Work request:
Can you rewrite the network interface script between "for iface, addrs" and "prev = get_network_interfaces()", inclusive, replacing every "interval" with "delay"?

Exercise passage:
◇ ◇ ◇ ◇ ◇ ◇ ◇

Monitor active network interfaces and print a message when an interface is added or removed using psutil and socket.

Medium Python 3.9+ Jun 28, 2026 Automation & scripting 2 views 0 copies

Requires third-party packages — install first
pip install psutil

Python code

35 lines
Python 3.9+
import socket
import psutil
import time

def get_network_interfaces():
    """Return a set of currently active interface names."""
    active_ifaces = set()
    for iface, addrs in psutil.net_if_addrs().items():
        for addr in addrs:
            if addr.family == socket.AF_INET:  # IPv4 address present
                active_ifaces.add(iface)
                break
    return active_ifaces

def monitor_interface_changes(interval=2):
    print(f"Monitoring network interface changes every {interval}s. Press Ctrl+C to stop.")
    prev = get_network_interfaces()
    print(f"Initial interfaces: {prev}")

◇ ◇ ◇ ◇ ◇ ◇ ◇

Exercise data:
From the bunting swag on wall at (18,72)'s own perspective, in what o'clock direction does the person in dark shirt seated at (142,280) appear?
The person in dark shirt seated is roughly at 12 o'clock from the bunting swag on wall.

◇ ◇ ◇ ◇ ◇ ◇ ◇

Answer to the problem:
for iface, addrs in psutil.net_if_addrs().items():
        for addr in addrs:
            if addr.family == socket.AF_INET:  # IPv4 address present
                active_ifaces.add(iface)
                break
    return active_ifaces

def monitor_interface_changes(delay=2):
    print(f"Monitoring network interface changes every {delay}s. Press Ctrl+C to stop.")
    prev = get_network_interfaces()